In Dey’s case, the reasoning is being applied to a concentration camp rather than a death camp. Prosecutors have expressed confidence it still pertains, since tens of thousands of people were killed in Stutthof even though — unlike at the death camps — the site’s sole purpose wasn’t murder.

Even in concentration camps, “it was almost a certain death sentence,” said Efraim Zuroff, the head Nazi hunter at the Simon Wiesenthal Center in Jerusalem who attended the opening of the trial.

Zuroff, who helped locate nearly two dozen Stutthof survivors for the case, rejected Waterkamp’s suggestion that Dey should not be prosecuted because higher-ranking Nazis were never brought to trial.

“Just because more senior criminals got away with a crime doesn’t mean that the more minor criminals are not guilty,” he said.

Stutthof was established by Nazi Germany in 1939 east of Danzig and was initially used as the main collection point for Jews and non-Jewish Poles removed from the city.

From about 1940, it was used as a so-called “work education camp” where forced laborers, primarily Polish and Soviet citizens, were sent to serve sentences and often died. Others incarcerated there included criminals, political prisoners, homosexuals and Jehovah’s Witnesses.

From mid-1944, when Dey was posted there, it was filled with tens of thousands of Jews from ghettos being cleared by the Nazis in the Baltics as well as from Auschwitz, and thousands of Polish civilians swept up in the brutal suppression of the Warsaw uprising.
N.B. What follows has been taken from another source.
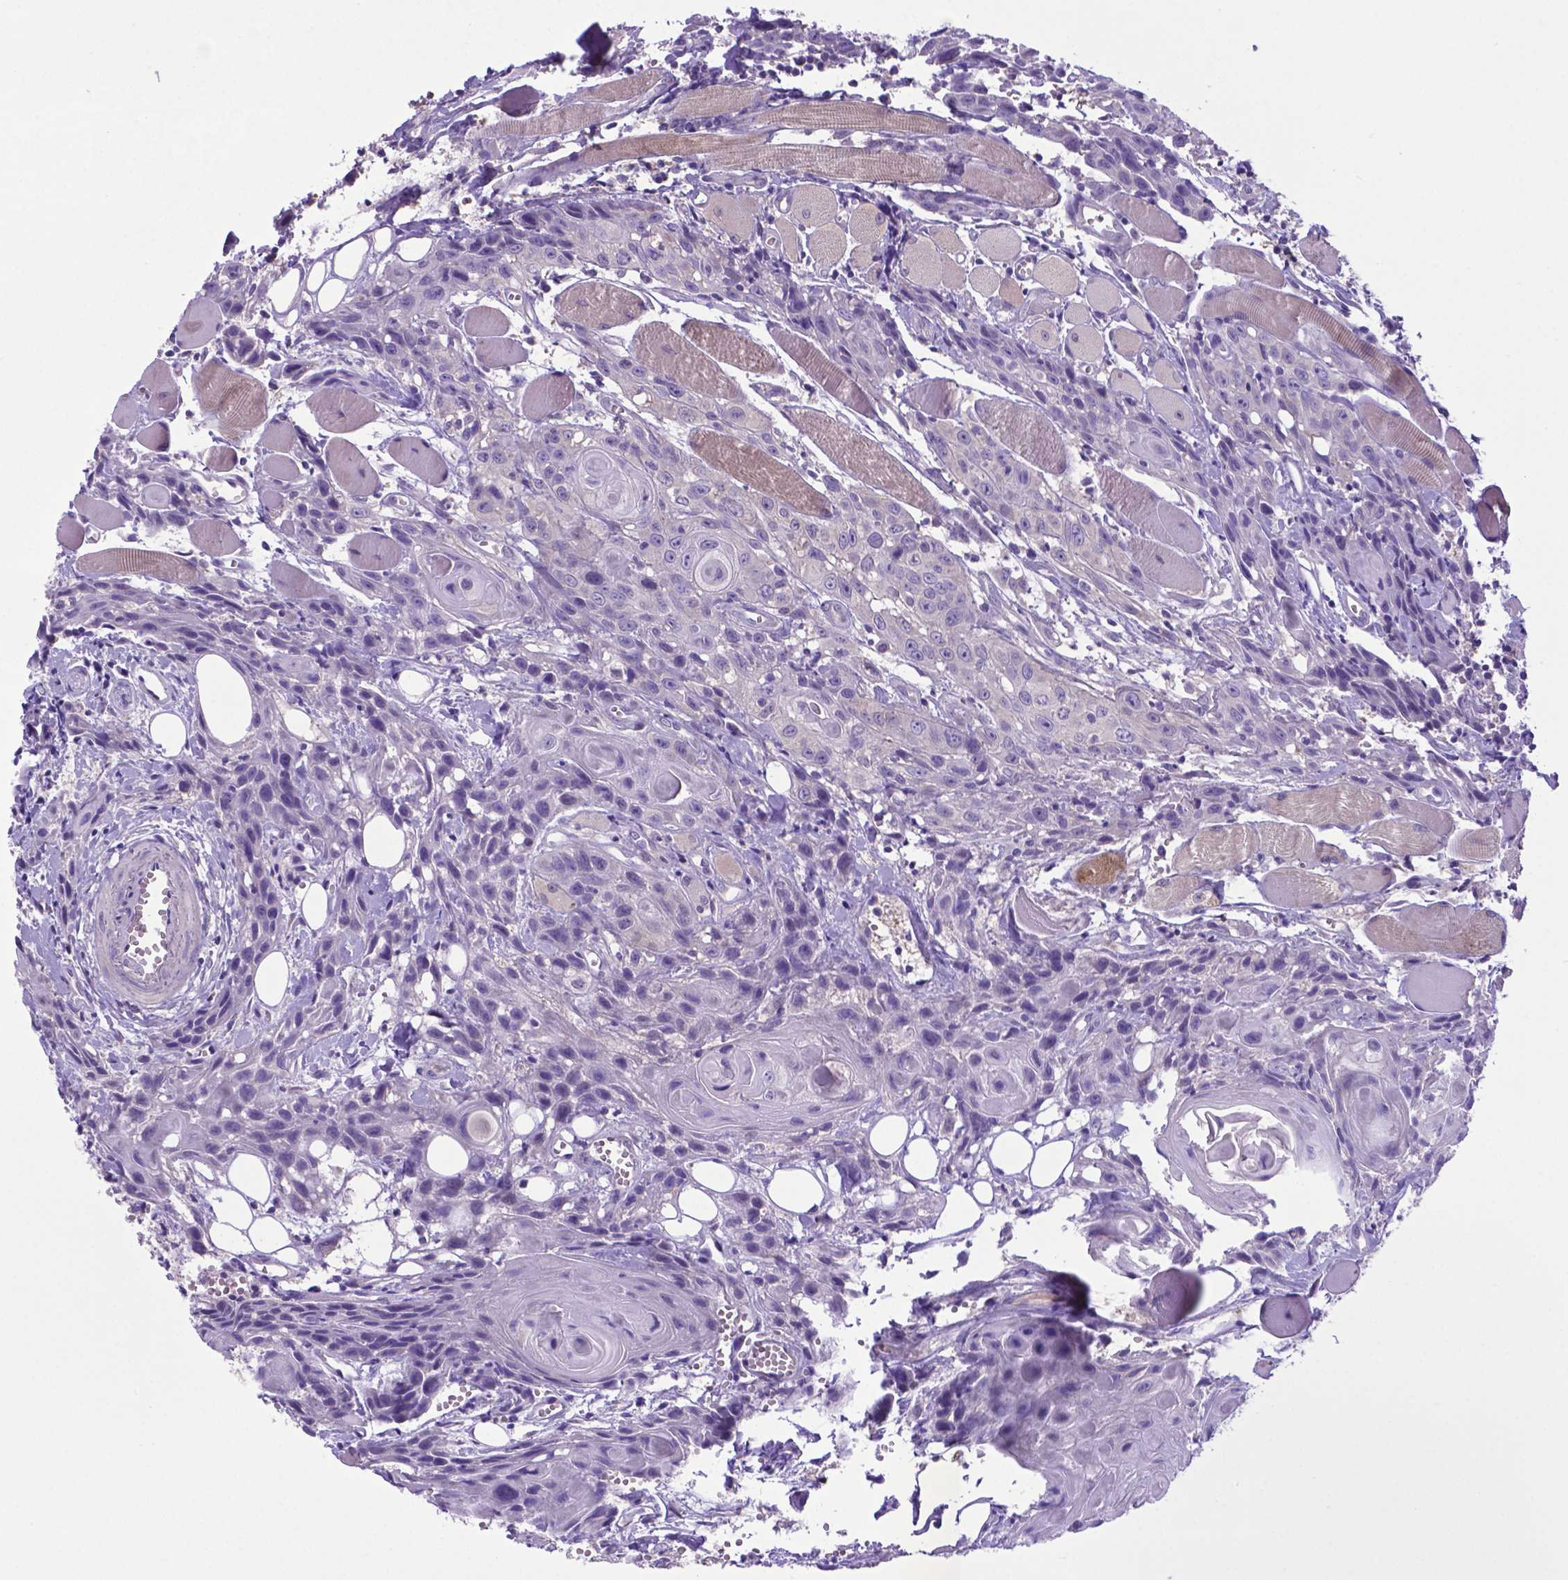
{"staining": {"intensity": "negative", "quantity": "none", "location": "none"}, "tissue": "head and neck cancer", "cell_type": "Tumor cells", "image_type": "cancer", "snomed": [{"axis": "morphology", "description": "Squamous cell carcinoma, NOS"}, {"axis": "topography", "description": "Oral tissue"}, {"axis": "topography", "description": "Head-Neck"}], "caption": "An immunohistochemistry (IHC) micrograph of head and neck cancer is shown. There is no staining in tumor cells of head and neck cancer. (IHC, brightfield microscopy, high magnification).", "gene": "ADRA2B", "patient": {"sex": "male", "age": 58}}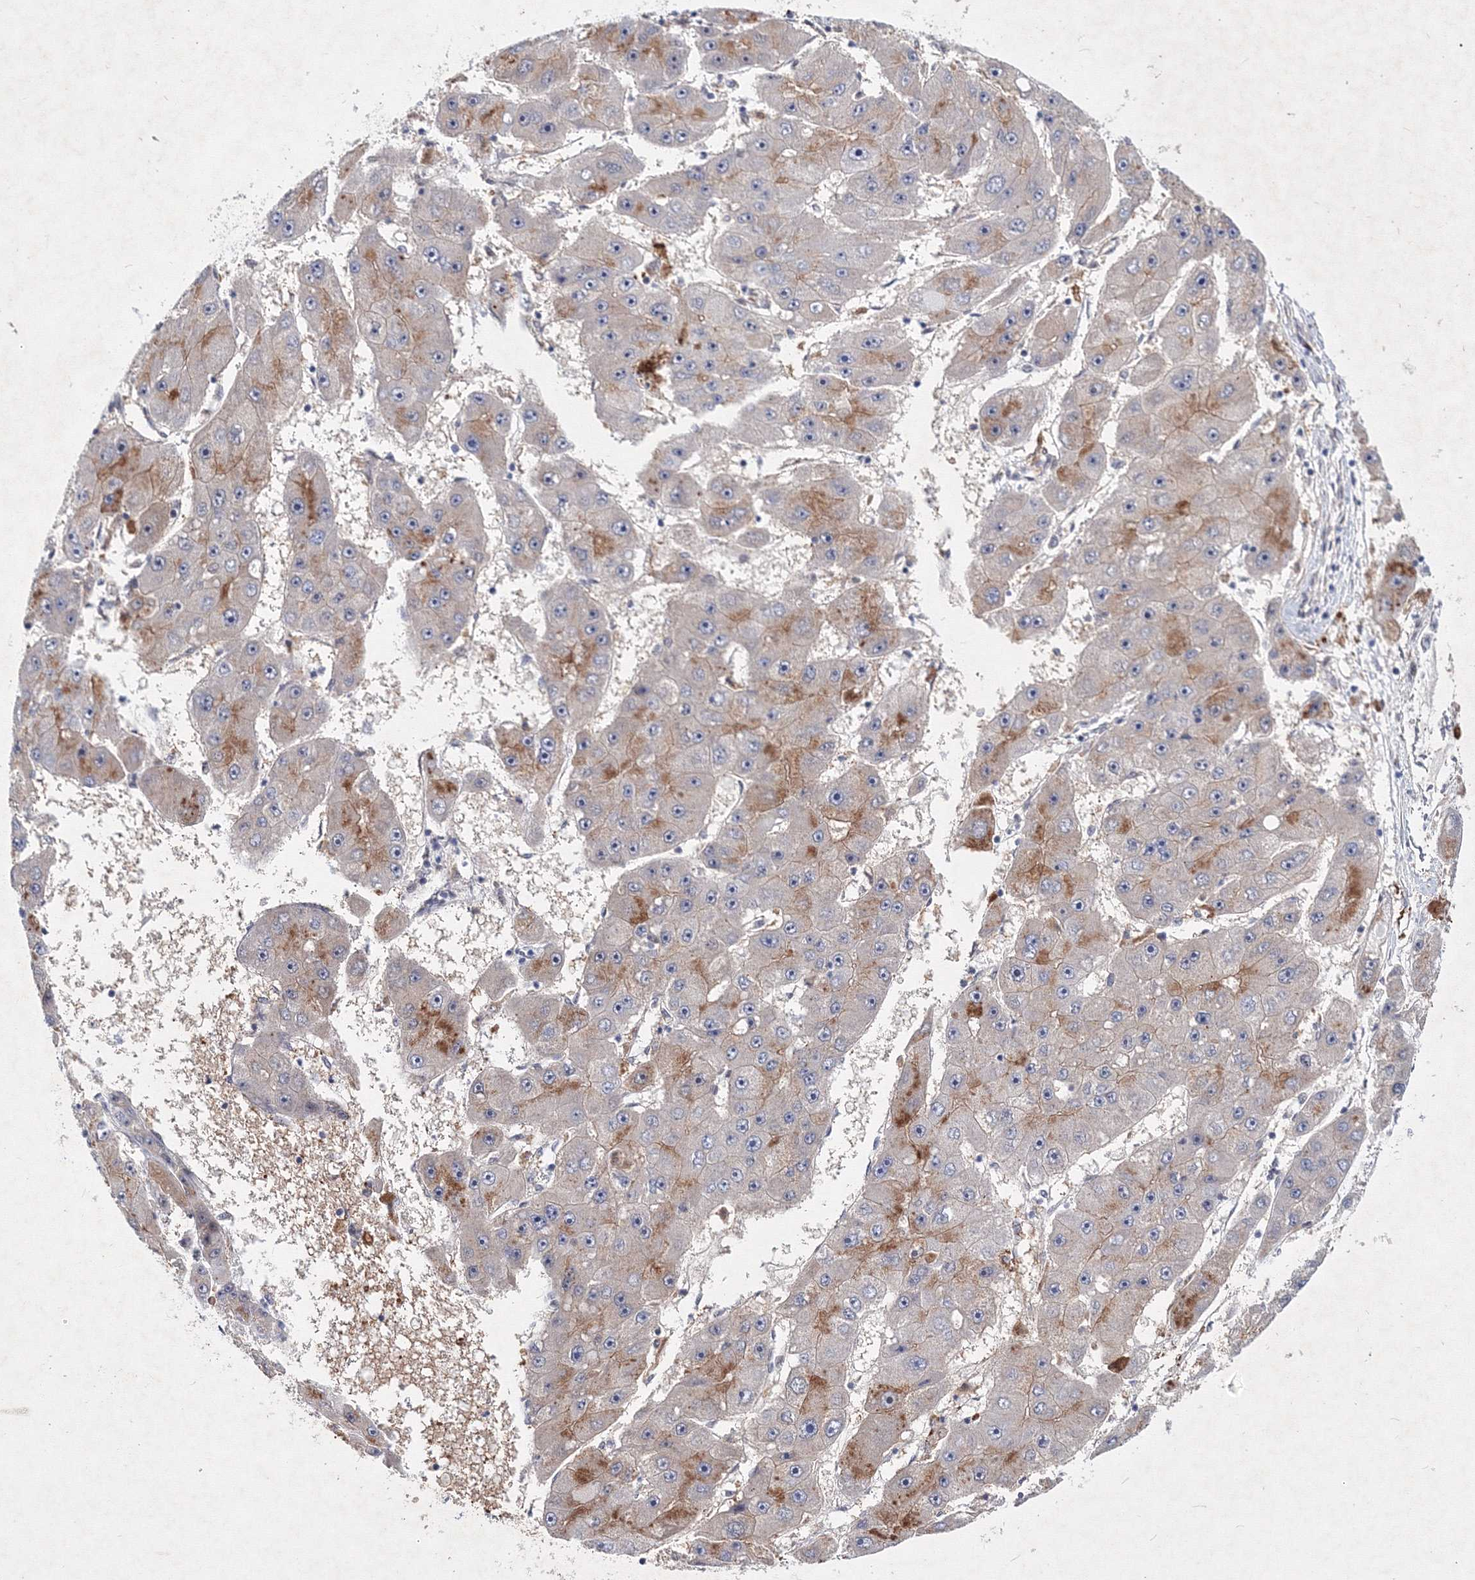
{"staining": {"intensity": "moderate", "quantity": "25%-75%", "location": "cytoplasmic/membranous"}, "tissue": "liver cancer", "cell_type": "Tumor cells", "image_type": "cancer", "snomed": [{"axis": "morphology", "description": "Carcinoma, Hepatocellular, NOS"}, {"axis": "topography", "description": "Liver"}], "caption": "Human liver cancer (hepatocellular carcinoma) stained for a protein (brown) displays moderate cytoplasmic/membranous positive expression in about 25%-75% of tumor cells.", "gene": "C11orf52", "patient": {"sex": "female", "age": 61}}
In the end, more than 60,000 people were killed there by being given lethal injections of gasoline or phenol directly to their hearts, shot or starved. Others were forced outside in winter without clothes until they died of exposure, or were put to death in a gas chamber.

About three dozen survivors and their relatives have joined the trial as co-plaintiffs, as allowed under German law, including New York filmmaker Ben Cohen, whose grandmother survived Stutthof but whose great-grandmother died in the camp’s gas chamber during the time Dey served as a camp guard.

Attending the opening, Cohen said there could never be full justice for his family, but just the fact that German authorities are pursuing the case is an important signal.

He said his grandmother, Judy Meisel, who was taken to Stutthof at age 15, hoped Dey would testify to help shine some light on how something like the Holocaust could occur. Meisel, 90, now lives in Minneapolis and will not be able to attend the trial herself, Cohen said.

“These were people who were convinced they should murder every Jew. How does a person do that?” Cohen said. “We don’t hold him accountable for everything that happened at Stutthof but he could do a lot by talking about what went on there as a guard.”

Dey himself told prosecutors his SS comrades talked of the “extermination of the Jews” and said he had “done people wrong” by serving there.

“I did not know why they were there,” Dey told prosecutors. “I knew well that they were Jews who had committed no crime, that they were only there because they were Jews. And they have the same right to live and to work like any other person. But it was just that Hitler or his party ... had something against the Jews.”